Gianmarco Soresi shares his story with the Story Collider audience at Caveat in New York City in January 2019. Photo by Zhen Qin.

Gianmarco Soresi shares his story with the Story Collider audience at Caveat in New York City in January 2019. Photo by Zhen Qin.

Humans can get toxoplasmosis.  It’s inconclusive if it changes our brain chemistry but, if it gets into a growing baby, it can be utterly lethal.  Again, this isn’t the cat’s fault, I guess. It’s not like Laura and I were in a place that we were going to have a baby anytime soon.  I’m just saying, between the rats and the mice and the Toxoplasma gondii, you are the company that you keep.

And cats are very arrogant.  I used to try to talk to them and call their name and Laura would defend them.  She said maybe their feline brains can’t understand our vocal patterns. But, no.  There was a study. I did a lot or research on this.

There was a study called vocal recognition of owners by domestic cats that showed cats do recognize their owner’s voice.  They can tell because their ears twitch and their heads move. But that’s it. Other than that they do nothing but just like, “Oh, it’s you.”  

And we get fooled.  We get fooled because the cat, whenever we get home, the cats will rub against our legs.  And we’re like, “Oh, that’s love.” That’s not love. They are just rubbing their endorphins and pheromones all over you because they're claiming you as property.  It’s like if I went up to you and rubbed my armpits on your face. That’s not love, that’s gross.

All this is real.  When the show is done just Google ‘Why cats are evil’ and all of this will come up.  

The only thing that got me through this time was there was one cat of the five named Baby.  Laura named him Baby because Baby was the runt of the litter. Baby, actually, still had not left the box because he was so small.  He was so small I could pick him up with two fingers. And I would just lie down and I would… I realize this is like the state I could enjoy cats in.  It’s like when they're borderline comatose, really, or catatonic, if you will.

I would lie down and I would put Baby on my chest and I would just try to synchronize my breath with his for hours.  But Baby, as babies do, got bigger and bigger. And one day I went to pick him up, with three fingers this time, and I put him on my chest.  When I went to take him off, Baby scratched me, on my face, and there was blood.

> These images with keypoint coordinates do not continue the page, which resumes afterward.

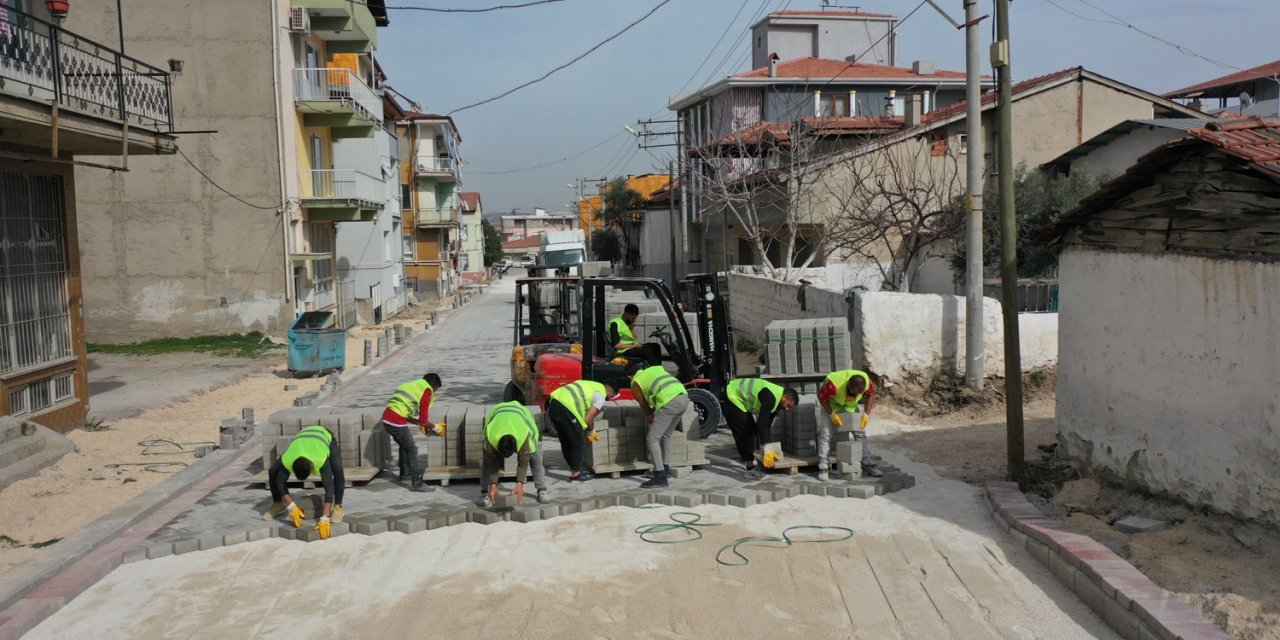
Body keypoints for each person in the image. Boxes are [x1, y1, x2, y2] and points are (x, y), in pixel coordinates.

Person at [262, 424, 344, 540]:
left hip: (323, 435)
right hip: (302, 439)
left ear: (311, 466)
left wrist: (325, 517)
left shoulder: (320, 459)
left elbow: (329, 487)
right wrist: (291, 506)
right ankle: (278, 505)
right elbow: (280, 482)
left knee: (338, 469)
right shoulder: (289, 458)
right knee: (273, 472)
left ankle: (338, 507)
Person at [720, 378, 799, 479]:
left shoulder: (777, 401)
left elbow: (766, 426)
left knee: (752, 430)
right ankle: (750, 469)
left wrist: (769, 447)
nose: (787, 409)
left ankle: (749, 461)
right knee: (746, 432)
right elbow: (762, 424)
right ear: (785, 397)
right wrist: (767, 447)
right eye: (788, 405)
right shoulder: (770, 398)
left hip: (738, 399)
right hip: (730, 397)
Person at [547, 378, 622, 481]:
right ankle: (576, 474)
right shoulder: (600, 396)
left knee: (566, 440)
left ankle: (574, 467)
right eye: (612, 396)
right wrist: (591, 431)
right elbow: (588, 418)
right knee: (579, 441)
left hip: (553, 404)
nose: (610, 398)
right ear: (610, 391)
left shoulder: (590, 384)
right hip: (566, 408)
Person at [478, 401, 551, 506]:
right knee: (487, 460)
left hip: (520, 413)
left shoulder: (522, 437)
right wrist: (493, 485)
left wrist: (519, 484)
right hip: (498, 411)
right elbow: (492, 463)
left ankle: (542, 489)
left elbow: (523, 463)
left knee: (533, 456)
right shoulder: (491, 438)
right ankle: (484, 493)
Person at [381, 372, 443, 493]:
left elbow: (405, 412)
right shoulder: (426, 391)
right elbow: (424, 420)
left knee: (404, 445)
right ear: (433, 386)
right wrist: (435, 427)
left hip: (387, 418)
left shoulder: (411, 386)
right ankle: (417, 483)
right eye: (436, 390)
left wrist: (419, 423)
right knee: (412, 449)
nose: (434, 393)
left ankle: (405, 474)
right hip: (396, 421)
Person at [630, 364, 690, 488]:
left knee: (652, 439)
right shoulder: (655, 369)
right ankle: (665, 468)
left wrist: (649, 417)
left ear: (629, 376)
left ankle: (660, 477)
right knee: (667, 435)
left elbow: (643, 405)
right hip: (683, 398)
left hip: (670, 402)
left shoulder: (635, 382)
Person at [816, 369, 880, 480]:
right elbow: (821, 396)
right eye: (853, 392)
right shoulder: (833, 385)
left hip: (849, 405)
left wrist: (866, 414)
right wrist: (832, 414)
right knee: (825, 434)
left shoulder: (866, 383)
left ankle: (867, 463)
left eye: (858, 393)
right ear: (848, 385)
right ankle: (823, 466)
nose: (856, 395)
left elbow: (870, 396)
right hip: (831, 403)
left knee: (860, 432)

That’s when I said to Laura, I said, “Look, this was not the plan at all.  I can barely take care of myself, let alone five cats. We don’t have the money.  We’re both artists. the cat litter and the food and the veterinarian bills are going to be coming up surely.  And this is not what we’re doing. This is not the phase of life that we’re in. I love you but, baby, it’s either me or the cats.”  

And I really miss Laura.  She ended up finding a home for three of those cats.  She kept two, Baby and another one named Posy. She moved to LA.  She met a nurse, met a guy and they got married and they live together now.  It’s them, the two cats and two beautiful children.

Me, on the other hand, I’m single, I have no cats, I have no children.  I have two roommates that no one will adopt.

I've been working on this story, actually, and a good friend of mine named Alice who I run my stories by sometimes.  She actually had a cat that somehow got pregnant and had five kittens. She knows how much I miss Laura and how I can be lonely sometimes, and she came.  She knocked on my door. She surprised me. She came to my door.

And in her hand she was holding the runt of the litter then said, “Hey, how will you feel about adopting just one cat?”  

I looked at that cat and I was like, “No!  I hate cats. Have you been listening to anything I’m saying?  What are you talking about? No way.”

But I do know now that I would live with a million cats if it meant Laura coming back.  Thank you.